Synthetic molecule makes cancer self-destruct
22 Aug 2014
Researchers from The University of Texas at Austin and five other institutions have created a molecule that can cause cancer cells to self-destruct by ferrying sodium and chloride ions into the cancer cells.
These synthetic ion transporters, described in the journal Nature Chemistry, confirm a two-decades-old hypothesis that could point the way to new anti-cancer drugs while also benefiting patients with cystic fibrosis.
Synthetic ion transporters have been created before, but this is the first time researchers have shown them working in a real biological system where transported ions demonstrably cause cells to self-destruct.
Cells in the human body work hard to maintain a stable concentration of ions inside their cell membranes. Disruption of this delicate balance can trigger cells to go through apoptosis, known as programmed cell death, a mechanism the body uses to rid itself of damaged or dangerous cells.
One way of destroying cancer cells would be to trigger this innate self-destruct sequence by skewing the ion balance in cells. Unfortunately, when a cell becomes cancerous, it changes the way it transports ions across its cell membrane in a way that blocks apoptosis.
Almost two decades ago, a natural substance called prodigiosin was discovered that acted as a natural ion transporter and has an anticancer effect.
Since then, it has been a ''chemist's dream,'' said Jonathan Sessler, professor in The University of Texas at Austin's College of Natural Sciences and co-author of the study, to find ''synthetic transporters that might be able to do exactly the same job, but better, and also work for treating diseases such as cystic fibrosis where chloride channels don't work.''
Sessler and his collaborators, led by professors Injae Shin of Yonsei University and Philip A. Gale of the University of Southampton and King Abdulaziz University, were able to bring this dream to fruition.
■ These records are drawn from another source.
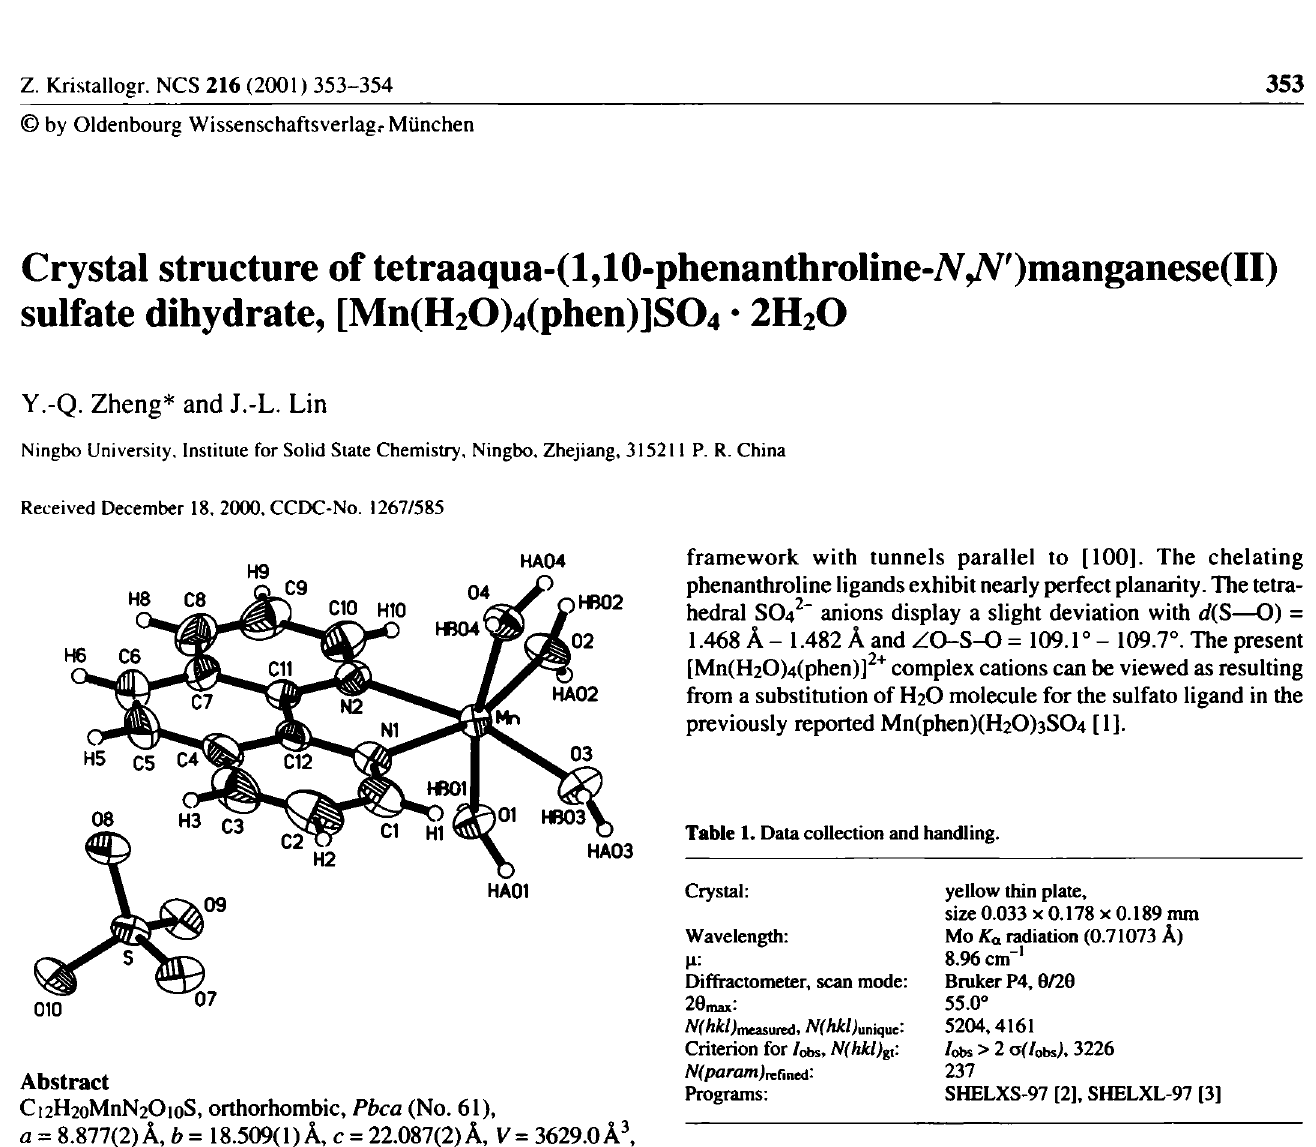
Table 2. Atomic coordinates and displacement parameters (in A 2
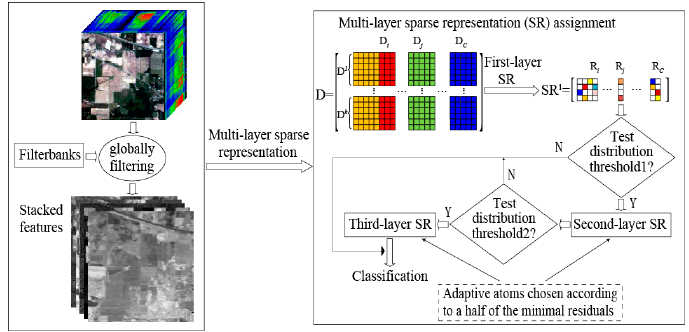
Figure 3. Overall architecture of the proposed multi-layer spatial-spectral sparse representation (mlSR) framework.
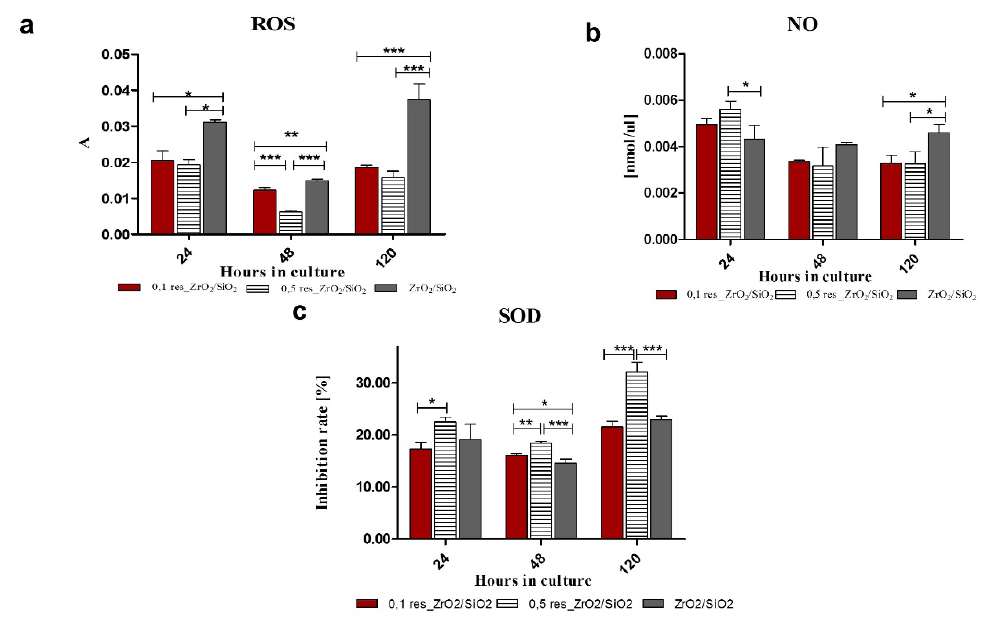
Figure 7: Analysis of the oxidative stress factors in ASCs: the levels of reactive oxygen species (a), amount of nitirc oxide (b) and activity of superoxide dismutase (c). Results expressed as mean ± SD *pvalue<0.05,. **pvalue<0.01, ***pvalue<0.001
The University of Texas members of the team created a synthetic ion transporter that binds to chloride ions. The molecule works by essentially surrounding the chloride ion in an organic blanket, allowing the ion to dissolve in the cell's membrane, which is composed largely of lipids, or fats. The researchers found that the transporter tends to use the sodium channels that naturally occur in the cell's membrane, bringing sodium ions along for the ride.
Gale and his team found that the ion transporters were effective in a model system using artificial lipid membranes.
Shin and his working group were then able to show that these molecules promote cell death in cultured human cancer cells. One of the key findings was that the cancer cell's ion concentrations changed before apoptosis was triggered, rather than as a side effect of the cell's death.
''We have thus closed the loop and shown that this mechanism of chloride influx into the cell by a synthetic transporter does indeed trigger apoptosis,'' said Sessler. ''This is exciting because it points the way towards a new approach to anticancer drug development.''
Sessler noted that right now, their synthetic molecule triggers programmed cell death in both cancerous and healthy cells. To be useful in treating cancer, a version of a chloride anion transporter will have to be developed that binds only to cancerous cells. This could be done by linking the transporter in question to a site-directing molecule, such as the texaphyrin molecules that Sessler's lab has previously synthesized.
The results were a culmination of many years of work across three continents and six universities.
''We have demonstrated that this mechanism is viable, that this idea that's been around for over two decades is scientifically valid, and that's exciting,'' said Sessler. ''We were able to show sodium is really going in, chloride is really going in. There is now, I think, very little ambiguity as to the validity of this two-decades-old hypothesis.''
The next step for the researchers will be to take the synthetic ion transporters and test them in animal models.
This work was supported by the National Creative Research Initiative program in South Korea; the Office of Basic Energy Sciences in the U.S. Department of Energy; and the Chemical Biology Research Center in the Korea Research Institute of Bioscience and Biotechnology.